Friday, April 01, 2005

the point of return

i officially accepted an internship offer today for this summer. it feels like such a load off my back because i really like this position and now i can move on with my plans for the next several months. California - back i come! ironically, that is where my boyfriend currently lives but he will not be there for the summer. ah, such is the hustle and bustle of two busy people in a long-distance relationship.

i'm actually really scared and excited about this job. i decided when i came to business school that i wouldn't get sidetracked with the gazillion amazing opportunities that would be offered at our feet at school. i left one of those opportunities to get here (further validated by my classmates requests to help them land a job in yahoo land) and it's primarily because i really want a job where i can feel like i'm making a real difference. and yes, at yahoo, i was able to touch millions of people each day, but it was different because it's hard to grasp how you are helping millions of people in the amorphous internet sky by providing one company statement after another to reporters.

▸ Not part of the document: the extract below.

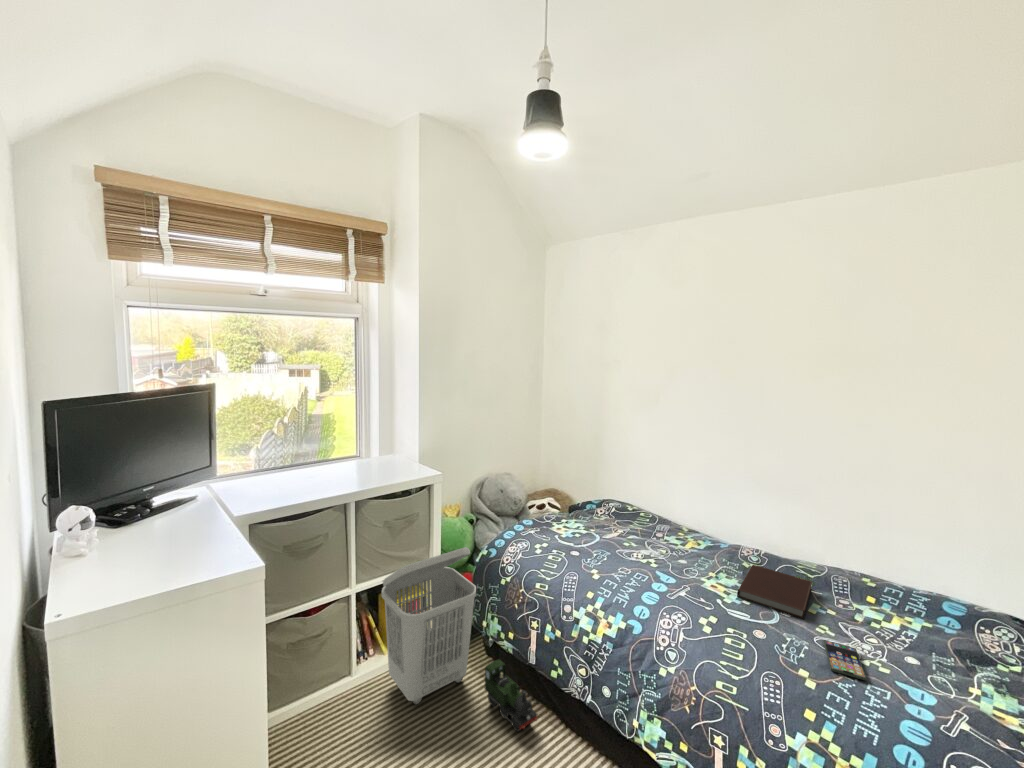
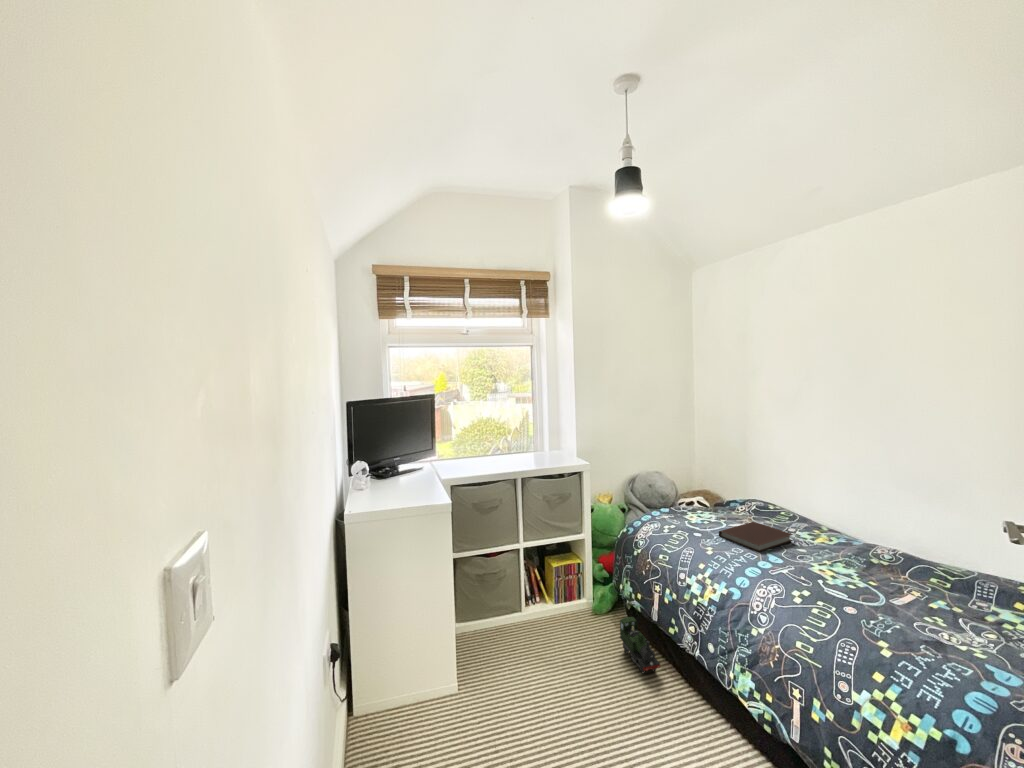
laundry basket: present [382,547,476,705] -> none [542,522,614,639]
notebook: present [737,565,813,620] -> present [719,522,793,552]
smartphone: present [824,640,867,681] -> none [918,630,966,664]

i want to go into the school system and help fix it. the typical reaction is "oh, so you want to be a teacher?" because that's as deep as most people understand education - either you are a teacher or you aren't and that's "admirable" if you are. but really, the way i see it, to fix a school system is not through teaching - no matter how much teaching talent you have, if you don't have the infrastructure, budget or management in place to provide the appropriate resources to these teachers, you've got nothing. and that's where i feel like i can make a difference.

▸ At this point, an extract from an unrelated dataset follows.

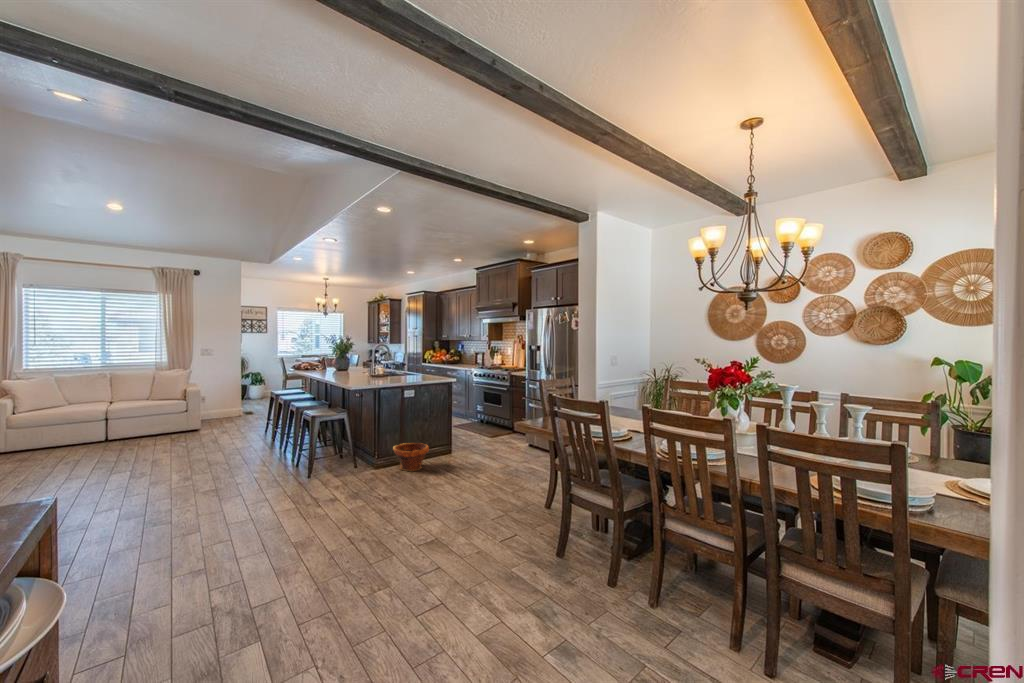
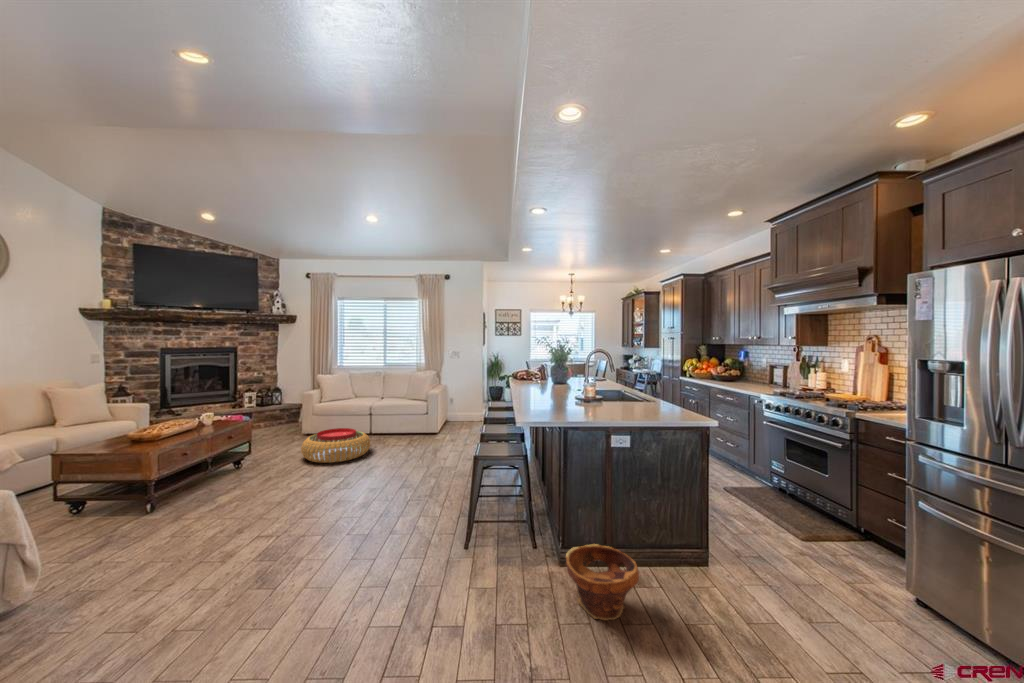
pouf: none [67,427,155,461] -> present [301,428,370,463]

the scary part is that it almost feels like an all or nothing bet (sorry, my poker references are inevitable) even though i know it's not. this is my one chance to dive in there and see if education is for me. of course in the back of my mind, i think "what if it's not? then what? where do i go from there? i really have no idea" and of course, i always say to myself that i have to at least try or else i'll always wonder! if it isn't for me, there will always be something else. right???

really though, i'm spoiled. i am only in the position to be interested in education and education management because the rest of my hierarchy of needs, as good old Maslow would say, are met. i'm not worrying about putting food on the table. i'm not worried about shelter, money, or even love for that matter. i have all of those things, fortunately. and whichever way you look at it, whether i'm cut out for education or not, i'd still be in a pretty darn lucky situation no matter how i slice it after this is all said and done in terms of my career prospects.

i'll have a degree from the #1 business school in the country, i would have worked at one of the most successful global media/internet companies around and i can pat my head and rub my tummy at the same time. what a steal!

seriously though, i think it's always so easy to lose perspective about how lucky we all are on any given day. i mean if you really want to look at it, i have two working legs, i can see, i can talk and hear fine and i can move my arms and hands as i please. i am lucky. and i count my blessings everyday.

3 Comments:

Blogger misocrazy said...

Yayyyyyy! You're comin' back to Cali! North or South? What company!? I hope we get to hang out when you're not too busy.

12:35 AM  
Blogger tatertot said...

North! So i'll get to see my old roomie again. :)

11:09 PM  
Blogger tatertot said...

No - i'm an Education Pioneer Fellow. it's awesome. with other MBA, Law and Policy students from across the country - in the bay area. we can catch up since you've got the wisdom on this stuff...btw, i really want to blog tonight, but exhausted, so will do it tomorrow. ;) gnite kids.